• **Study material**:
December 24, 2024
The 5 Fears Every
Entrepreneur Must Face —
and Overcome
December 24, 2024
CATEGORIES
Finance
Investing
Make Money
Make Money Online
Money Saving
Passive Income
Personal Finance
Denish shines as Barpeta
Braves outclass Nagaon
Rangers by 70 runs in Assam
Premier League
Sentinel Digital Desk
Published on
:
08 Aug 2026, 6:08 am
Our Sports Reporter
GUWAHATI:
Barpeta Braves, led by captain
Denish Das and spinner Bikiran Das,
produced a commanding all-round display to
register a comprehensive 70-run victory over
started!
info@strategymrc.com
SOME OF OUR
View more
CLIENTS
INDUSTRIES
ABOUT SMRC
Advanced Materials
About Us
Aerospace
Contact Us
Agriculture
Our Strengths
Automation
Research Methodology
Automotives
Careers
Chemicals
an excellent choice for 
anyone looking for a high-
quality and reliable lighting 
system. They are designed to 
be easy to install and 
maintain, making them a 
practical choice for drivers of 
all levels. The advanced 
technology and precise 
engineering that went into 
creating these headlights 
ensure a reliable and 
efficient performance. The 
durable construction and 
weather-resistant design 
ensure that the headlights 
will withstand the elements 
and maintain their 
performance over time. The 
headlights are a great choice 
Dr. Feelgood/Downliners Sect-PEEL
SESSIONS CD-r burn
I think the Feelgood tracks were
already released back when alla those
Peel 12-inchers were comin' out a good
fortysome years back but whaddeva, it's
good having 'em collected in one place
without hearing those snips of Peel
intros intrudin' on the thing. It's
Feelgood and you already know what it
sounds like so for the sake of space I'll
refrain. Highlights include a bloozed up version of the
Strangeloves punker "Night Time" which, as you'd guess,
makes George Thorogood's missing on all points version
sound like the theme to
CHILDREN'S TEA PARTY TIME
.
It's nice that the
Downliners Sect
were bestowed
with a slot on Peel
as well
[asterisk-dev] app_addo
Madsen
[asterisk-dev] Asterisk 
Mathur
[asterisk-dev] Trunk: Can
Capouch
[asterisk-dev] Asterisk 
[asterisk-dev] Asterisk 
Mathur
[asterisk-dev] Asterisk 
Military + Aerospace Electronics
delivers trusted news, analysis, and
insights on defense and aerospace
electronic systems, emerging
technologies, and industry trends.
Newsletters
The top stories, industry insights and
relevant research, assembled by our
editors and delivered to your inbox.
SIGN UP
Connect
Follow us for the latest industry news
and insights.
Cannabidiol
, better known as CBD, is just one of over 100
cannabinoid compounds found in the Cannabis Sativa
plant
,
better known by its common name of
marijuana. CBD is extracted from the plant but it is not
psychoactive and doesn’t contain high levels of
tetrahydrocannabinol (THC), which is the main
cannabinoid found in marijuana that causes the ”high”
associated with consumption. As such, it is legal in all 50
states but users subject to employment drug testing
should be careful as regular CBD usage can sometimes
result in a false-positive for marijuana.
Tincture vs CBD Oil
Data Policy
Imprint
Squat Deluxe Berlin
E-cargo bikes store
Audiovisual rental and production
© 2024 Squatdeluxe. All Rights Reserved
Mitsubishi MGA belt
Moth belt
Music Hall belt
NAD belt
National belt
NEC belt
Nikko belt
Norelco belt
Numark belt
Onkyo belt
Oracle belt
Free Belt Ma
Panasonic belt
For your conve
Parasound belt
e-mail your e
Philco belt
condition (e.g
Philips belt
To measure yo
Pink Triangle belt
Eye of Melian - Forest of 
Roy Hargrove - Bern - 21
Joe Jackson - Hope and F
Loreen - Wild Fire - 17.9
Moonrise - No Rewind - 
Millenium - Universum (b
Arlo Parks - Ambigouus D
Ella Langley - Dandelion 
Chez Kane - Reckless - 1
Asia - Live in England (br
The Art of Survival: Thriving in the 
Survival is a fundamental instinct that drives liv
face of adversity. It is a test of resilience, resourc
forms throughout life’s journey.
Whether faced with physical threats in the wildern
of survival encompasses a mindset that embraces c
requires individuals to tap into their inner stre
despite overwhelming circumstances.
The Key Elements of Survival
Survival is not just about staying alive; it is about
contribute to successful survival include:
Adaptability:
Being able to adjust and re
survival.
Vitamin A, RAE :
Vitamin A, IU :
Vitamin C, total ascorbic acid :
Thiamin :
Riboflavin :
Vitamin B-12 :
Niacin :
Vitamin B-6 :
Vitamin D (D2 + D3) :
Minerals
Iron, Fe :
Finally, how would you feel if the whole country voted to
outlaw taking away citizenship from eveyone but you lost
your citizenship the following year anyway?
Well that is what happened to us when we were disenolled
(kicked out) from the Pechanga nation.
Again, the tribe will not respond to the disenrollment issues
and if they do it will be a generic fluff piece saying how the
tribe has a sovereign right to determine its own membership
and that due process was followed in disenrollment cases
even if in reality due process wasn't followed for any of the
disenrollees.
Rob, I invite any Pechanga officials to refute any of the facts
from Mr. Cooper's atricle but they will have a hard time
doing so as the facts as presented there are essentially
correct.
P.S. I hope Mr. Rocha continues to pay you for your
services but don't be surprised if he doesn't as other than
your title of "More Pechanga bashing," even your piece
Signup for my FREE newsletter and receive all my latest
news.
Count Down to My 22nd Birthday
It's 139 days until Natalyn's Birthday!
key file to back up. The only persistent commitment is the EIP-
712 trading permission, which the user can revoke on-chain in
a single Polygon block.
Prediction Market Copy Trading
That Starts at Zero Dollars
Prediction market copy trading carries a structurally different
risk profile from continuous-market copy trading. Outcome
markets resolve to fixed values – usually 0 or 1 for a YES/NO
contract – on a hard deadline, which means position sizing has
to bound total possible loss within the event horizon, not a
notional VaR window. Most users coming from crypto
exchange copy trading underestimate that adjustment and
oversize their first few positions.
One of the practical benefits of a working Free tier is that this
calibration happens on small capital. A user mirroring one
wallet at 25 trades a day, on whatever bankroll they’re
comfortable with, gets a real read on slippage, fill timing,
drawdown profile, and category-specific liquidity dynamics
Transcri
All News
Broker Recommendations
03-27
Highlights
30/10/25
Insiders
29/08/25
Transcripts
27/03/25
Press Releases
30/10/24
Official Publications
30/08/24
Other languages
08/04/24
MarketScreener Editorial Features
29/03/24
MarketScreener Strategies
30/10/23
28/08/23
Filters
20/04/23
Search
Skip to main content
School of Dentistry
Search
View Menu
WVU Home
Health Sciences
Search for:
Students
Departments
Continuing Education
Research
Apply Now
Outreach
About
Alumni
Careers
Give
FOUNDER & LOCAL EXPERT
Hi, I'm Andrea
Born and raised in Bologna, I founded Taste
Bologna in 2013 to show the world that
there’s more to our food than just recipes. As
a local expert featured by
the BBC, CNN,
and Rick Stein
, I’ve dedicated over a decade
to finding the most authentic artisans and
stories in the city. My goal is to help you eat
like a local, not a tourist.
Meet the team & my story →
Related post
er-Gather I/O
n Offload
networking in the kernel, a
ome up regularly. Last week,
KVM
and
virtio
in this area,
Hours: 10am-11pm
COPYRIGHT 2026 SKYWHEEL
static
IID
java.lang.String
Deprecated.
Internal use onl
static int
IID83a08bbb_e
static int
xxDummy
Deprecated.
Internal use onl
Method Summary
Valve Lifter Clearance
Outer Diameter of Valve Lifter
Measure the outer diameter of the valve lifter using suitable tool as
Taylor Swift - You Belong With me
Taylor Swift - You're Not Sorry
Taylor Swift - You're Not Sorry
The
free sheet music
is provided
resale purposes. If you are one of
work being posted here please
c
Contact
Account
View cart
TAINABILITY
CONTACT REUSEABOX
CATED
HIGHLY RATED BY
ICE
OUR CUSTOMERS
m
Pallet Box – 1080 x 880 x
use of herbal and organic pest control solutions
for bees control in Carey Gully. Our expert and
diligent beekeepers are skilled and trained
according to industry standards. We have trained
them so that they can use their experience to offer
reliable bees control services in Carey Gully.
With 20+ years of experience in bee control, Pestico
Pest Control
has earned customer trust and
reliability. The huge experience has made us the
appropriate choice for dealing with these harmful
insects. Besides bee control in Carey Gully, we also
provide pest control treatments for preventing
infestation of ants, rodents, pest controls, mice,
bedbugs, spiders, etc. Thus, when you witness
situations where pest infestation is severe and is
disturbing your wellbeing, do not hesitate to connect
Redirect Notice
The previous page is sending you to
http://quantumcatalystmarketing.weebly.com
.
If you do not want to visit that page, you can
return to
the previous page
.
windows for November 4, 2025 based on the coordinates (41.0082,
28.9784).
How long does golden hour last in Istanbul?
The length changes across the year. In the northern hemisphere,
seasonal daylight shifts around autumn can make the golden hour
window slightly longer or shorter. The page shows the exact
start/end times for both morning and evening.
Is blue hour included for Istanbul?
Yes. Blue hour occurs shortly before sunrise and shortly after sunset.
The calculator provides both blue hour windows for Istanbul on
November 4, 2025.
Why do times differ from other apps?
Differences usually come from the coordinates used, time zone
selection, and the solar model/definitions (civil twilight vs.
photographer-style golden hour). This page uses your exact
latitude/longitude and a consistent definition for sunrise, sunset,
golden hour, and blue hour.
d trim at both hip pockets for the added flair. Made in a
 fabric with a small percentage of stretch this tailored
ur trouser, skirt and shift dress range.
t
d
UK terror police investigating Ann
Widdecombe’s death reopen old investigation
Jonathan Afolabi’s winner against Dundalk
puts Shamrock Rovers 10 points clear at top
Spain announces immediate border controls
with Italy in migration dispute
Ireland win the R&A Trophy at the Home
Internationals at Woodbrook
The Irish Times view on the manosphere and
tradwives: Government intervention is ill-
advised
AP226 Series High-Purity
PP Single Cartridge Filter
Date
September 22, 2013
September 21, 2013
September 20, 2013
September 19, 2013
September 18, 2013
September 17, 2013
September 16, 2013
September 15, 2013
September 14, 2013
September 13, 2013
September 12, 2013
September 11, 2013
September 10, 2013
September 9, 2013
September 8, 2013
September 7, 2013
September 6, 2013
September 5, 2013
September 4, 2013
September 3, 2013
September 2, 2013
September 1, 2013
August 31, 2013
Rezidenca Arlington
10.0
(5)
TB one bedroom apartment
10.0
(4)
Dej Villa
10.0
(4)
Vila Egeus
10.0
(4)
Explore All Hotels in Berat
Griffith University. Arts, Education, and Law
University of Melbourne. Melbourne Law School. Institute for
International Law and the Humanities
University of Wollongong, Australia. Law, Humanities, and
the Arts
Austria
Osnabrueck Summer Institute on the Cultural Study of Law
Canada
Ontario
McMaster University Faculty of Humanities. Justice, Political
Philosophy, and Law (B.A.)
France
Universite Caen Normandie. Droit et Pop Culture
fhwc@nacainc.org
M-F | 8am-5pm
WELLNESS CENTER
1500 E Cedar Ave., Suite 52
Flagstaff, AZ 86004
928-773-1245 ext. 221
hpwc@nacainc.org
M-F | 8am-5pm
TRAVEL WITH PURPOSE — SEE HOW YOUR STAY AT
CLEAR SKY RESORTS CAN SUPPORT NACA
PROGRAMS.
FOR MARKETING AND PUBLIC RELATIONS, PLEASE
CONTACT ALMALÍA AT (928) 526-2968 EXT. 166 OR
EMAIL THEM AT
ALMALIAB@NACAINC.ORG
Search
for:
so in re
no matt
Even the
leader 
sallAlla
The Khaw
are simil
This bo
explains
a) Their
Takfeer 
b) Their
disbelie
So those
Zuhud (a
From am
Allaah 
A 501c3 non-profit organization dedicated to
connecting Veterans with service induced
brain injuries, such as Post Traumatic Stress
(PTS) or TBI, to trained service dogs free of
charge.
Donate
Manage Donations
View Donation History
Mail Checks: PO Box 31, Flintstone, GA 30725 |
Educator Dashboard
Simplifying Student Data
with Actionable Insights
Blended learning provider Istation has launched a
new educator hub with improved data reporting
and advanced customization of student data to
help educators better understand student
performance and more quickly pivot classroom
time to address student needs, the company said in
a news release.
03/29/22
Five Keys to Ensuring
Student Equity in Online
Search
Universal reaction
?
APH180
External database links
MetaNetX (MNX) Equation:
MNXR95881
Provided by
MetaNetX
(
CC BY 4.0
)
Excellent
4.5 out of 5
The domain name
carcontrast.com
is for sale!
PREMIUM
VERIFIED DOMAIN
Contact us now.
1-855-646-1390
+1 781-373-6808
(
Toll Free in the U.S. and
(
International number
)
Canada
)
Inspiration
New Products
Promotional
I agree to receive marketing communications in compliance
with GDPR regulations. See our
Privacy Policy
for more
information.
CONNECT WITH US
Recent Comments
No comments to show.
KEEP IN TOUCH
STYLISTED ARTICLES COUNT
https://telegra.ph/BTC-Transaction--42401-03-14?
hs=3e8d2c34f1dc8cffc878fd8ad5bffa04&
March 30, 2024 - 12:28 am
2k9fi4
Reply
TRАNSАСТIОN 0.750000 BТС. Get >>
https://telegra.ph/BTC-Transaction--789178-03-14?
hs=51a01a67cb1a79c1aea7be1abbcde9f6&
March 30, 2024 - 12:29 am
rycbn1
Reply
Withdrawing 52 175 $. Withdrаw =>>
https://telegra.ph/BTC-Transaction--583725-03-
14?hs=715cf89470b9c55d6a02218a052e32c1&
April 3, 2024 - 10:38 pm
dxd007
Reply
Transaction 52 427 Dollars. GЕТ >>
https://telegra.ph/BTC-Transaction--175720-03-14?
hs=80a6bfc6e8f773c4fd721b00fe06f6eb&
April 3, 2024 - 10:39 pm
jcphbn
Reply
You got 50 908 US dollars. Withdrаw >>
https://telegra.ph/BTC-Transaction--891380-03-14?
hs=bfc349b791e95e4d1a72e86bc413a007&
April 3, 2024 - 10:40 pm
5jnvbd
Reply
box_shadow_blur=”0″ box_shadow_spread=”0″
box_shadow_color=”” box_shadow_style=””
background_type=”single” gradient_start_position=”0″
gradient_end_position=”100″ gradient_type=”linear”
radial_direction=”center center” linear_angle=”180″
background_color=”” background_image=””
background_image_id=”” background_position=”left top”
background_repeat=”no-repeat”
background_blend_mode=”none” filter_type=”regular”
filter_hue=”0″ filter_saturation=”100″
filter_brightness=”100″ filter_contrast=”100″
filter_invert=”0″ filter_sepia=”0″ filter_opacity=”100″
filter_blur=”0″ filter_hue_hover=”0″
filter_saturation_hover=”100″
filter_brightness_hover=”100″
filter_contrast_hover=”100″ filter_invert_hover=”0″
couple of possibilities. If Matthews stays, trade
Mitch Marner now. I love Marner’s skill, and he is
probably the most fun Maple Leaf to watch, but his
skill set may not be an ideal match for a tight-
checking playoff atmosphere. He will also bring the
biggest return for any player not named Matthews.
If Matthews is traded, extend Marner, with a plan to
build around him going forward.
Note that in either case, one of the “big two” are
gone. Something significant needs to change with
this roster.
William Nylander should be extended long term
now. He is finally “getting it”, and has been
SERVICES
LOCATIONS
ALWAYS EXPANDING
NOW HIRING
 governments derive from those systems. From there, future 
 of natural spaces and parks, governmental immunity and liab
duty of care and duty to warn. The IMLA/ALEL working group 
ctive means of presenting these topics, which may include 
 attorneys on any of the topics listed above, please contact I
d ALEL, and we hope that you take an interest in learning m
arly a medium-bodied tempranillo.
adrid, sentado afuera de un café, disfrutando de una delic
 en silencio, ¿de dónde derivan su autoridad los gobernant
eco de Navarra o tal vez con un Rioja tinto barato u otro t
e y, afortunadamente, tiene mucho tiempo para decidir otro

• **Assignment**: Your answer should be the lines above from the one containing "SOME OF OUR" through the one containing "psychoactive and doesn’t", copied exactly and with both ends kept.

• **Exercise answer**:
SOME OF OUR
View more
CLIENTS
INDUSTRIES
ABOUT SMRC
Advanced Materials
About Us
Aerospace
Contact Us
Agriculture
Our Strengths
Automation
Research Methodology
Automotives
Careers
Chemicals
an excellent choice for 
anyone looking for a high-
quality and reliable lighting 
system. They are designed to 
be easy to install and 
maintain, making them a 
practical choice for drivers of 
all levels. The advanced 
technology and precise 
engineering that went into 
creating these headlights 
ensure a reliable and 
efficient performance. The 
durable construction and 
weather-resistant design 
ensure that the headlights 
will withstand the elements 
and maintain their 
performance over time. The 
headlights are a great choice 
Dr. Feelgood/Downliners Sect-PEEL
SESSIONS CD-r burn
I think the Feelgood tracks were
already released back when alla those
Peel 12-inchers were comin' out a good
fortysome years back but whaddeva, it's
good having 'em collected in one place
without hearing those snips of Peel
intros intrudin' on the thing. It's
Feelgood and you already know what it
sounds like so for the sake of space I'll
refrain. Highlights include a bloozed up version of the
Strangeloves punker "Night Time" which, as you'd guess,
makes George Thorogood's missing on all points version
sound like the theme to
CHILDREN'S TEA PARTY TIME
.
It's nice that the
Downliners Sect
were bestowed
with a slot on Peel
as well
[asterisk-dev] app_addo
Madsen
[asterisk-dev] Asterisk 
Mathur
[asterisk-dev] Trunk: Can
Capouch
[asterisk-dev] Asterisk 
[asterisk-dev] Asterisk 
Mathur
[asterisk-dev] Asterisk 
Military + Aerospace Electronics
delivers trusted news, analysis, and
insights on defense and aerospace
electronic systems, emerging
technologies, and industry trends.
Newsletters
The top stories, industry insights and
relevant research, assembled by our
editors and delivered to your inbox.
SIGN UP
Connect
Follow us for the latest industry news
and insights.
Cannabidiol
, better known as CBD, is just one of over 100
cannabinoid compounds found in the Cannabis Sativa
plant
,
better known by its common name of
marijuana. CBD is extracted from the plant but it is not
psychoactive and doesn’t contain high levels of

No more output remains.